21 Gleeson CJ gave consideration to an argument that the trial judge in Leonard and Rose should have referred to periodic detention explicitly because on one reading of the Crown's argument it conceded that periodic detention was the appropriate punishment. Sperling J agreed with the reasons of both Grove J and Gleeson CJ.
22 There is nothing to suggest any concession of a similar kind was made by the Crown in the present case.
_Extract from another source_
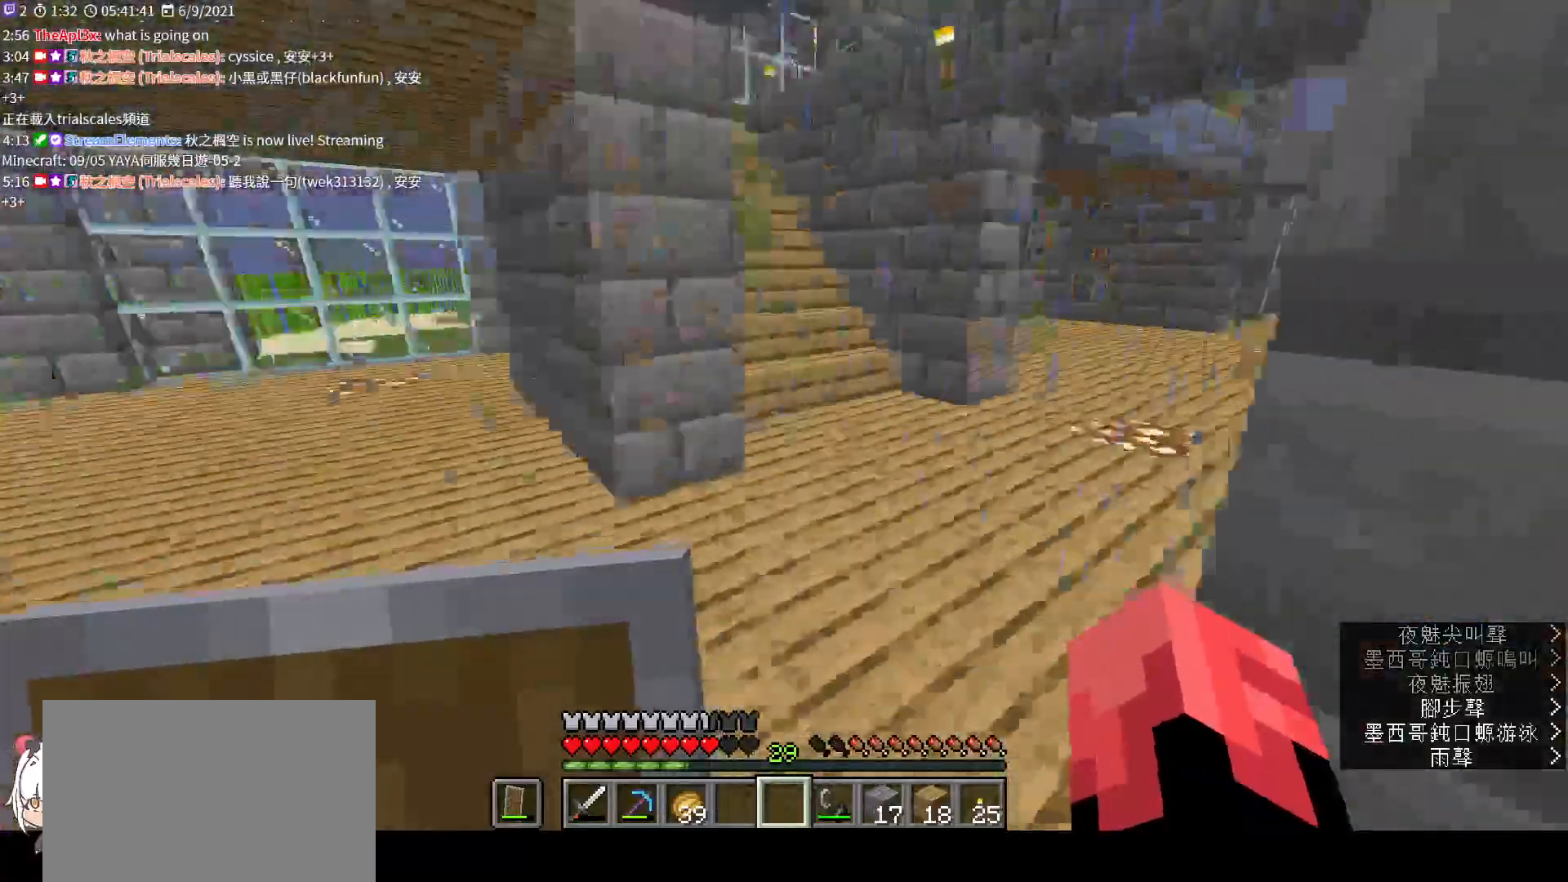
{"keys": ["space", "w"], "mouse": [], "events": [[500, "space", "down"]]}
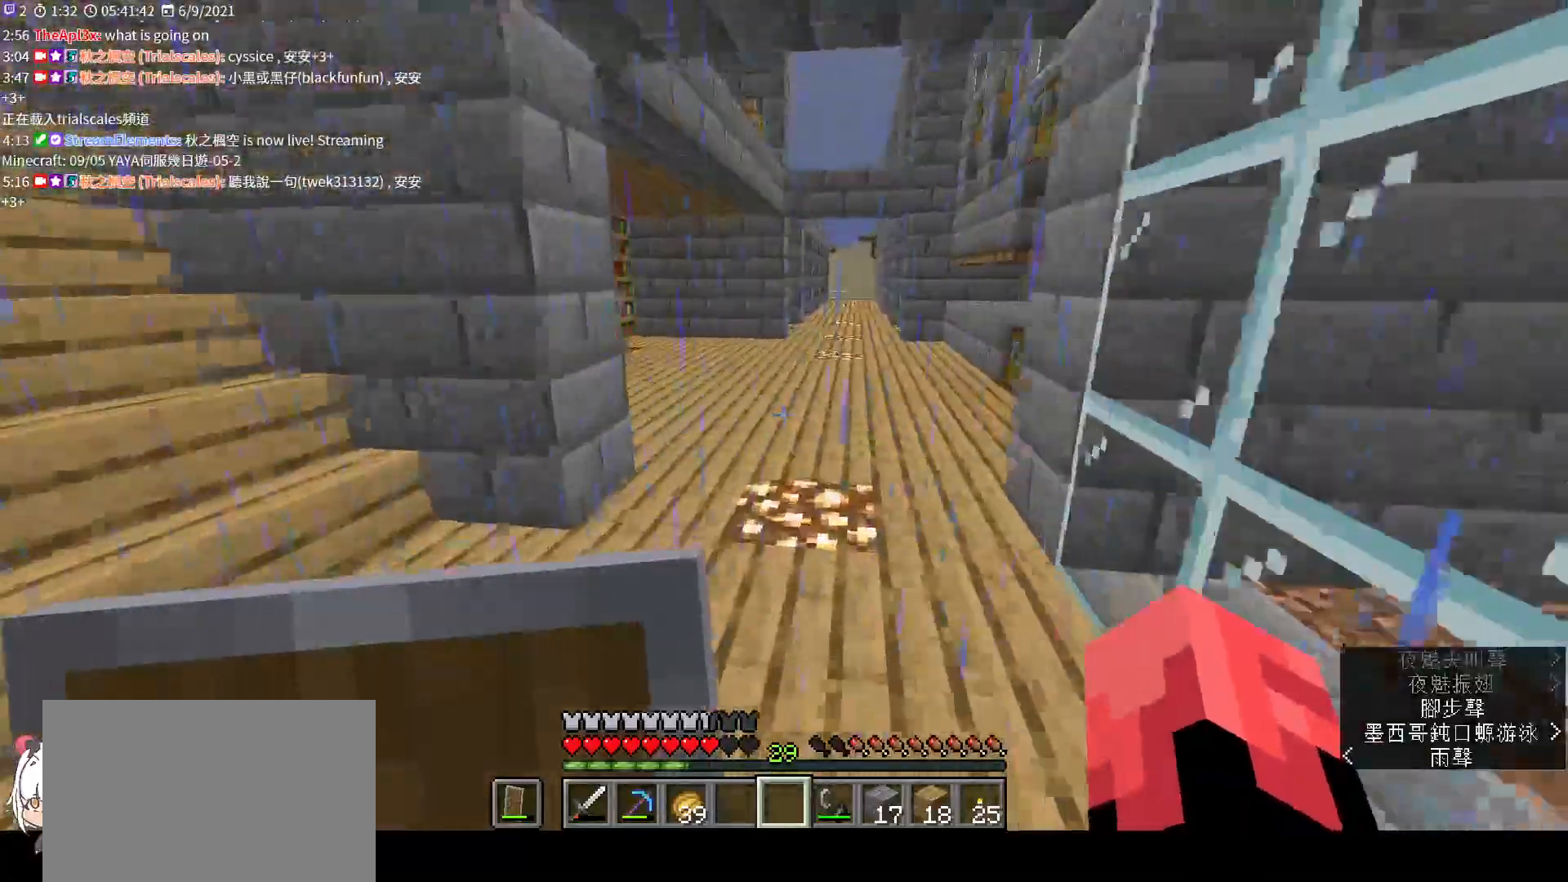
{"keys": ["w"], "mouse": [], "events": [[67, "space", "up"]]}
23 The fourth argument propounded by the applicant drew attention to the subjective factors affecting the applicant's position. Without repeating the matters to which Mr Bellanto drew attention, they centre on the financial difficulties which faced the applicant at the time the offences were committed and the very serious consequences which the pleas of guilty had for him professionally and personally.
24 Though it is a natural human response to Mr Bellanto's eloquent submissions to experience sympathy for the applicant, the trial judge was conscious of all of those factors and in my judgment his conclusion does not fall outside the range of an appropriate sentencing discretion in this case.
25 I propose that leave to appeal be granted but that the appeal be dismissed.
26 MASON P: I agree.
27 SMART AJ: I also agree.
28 MASON P: The orders of the Court will be as indicated.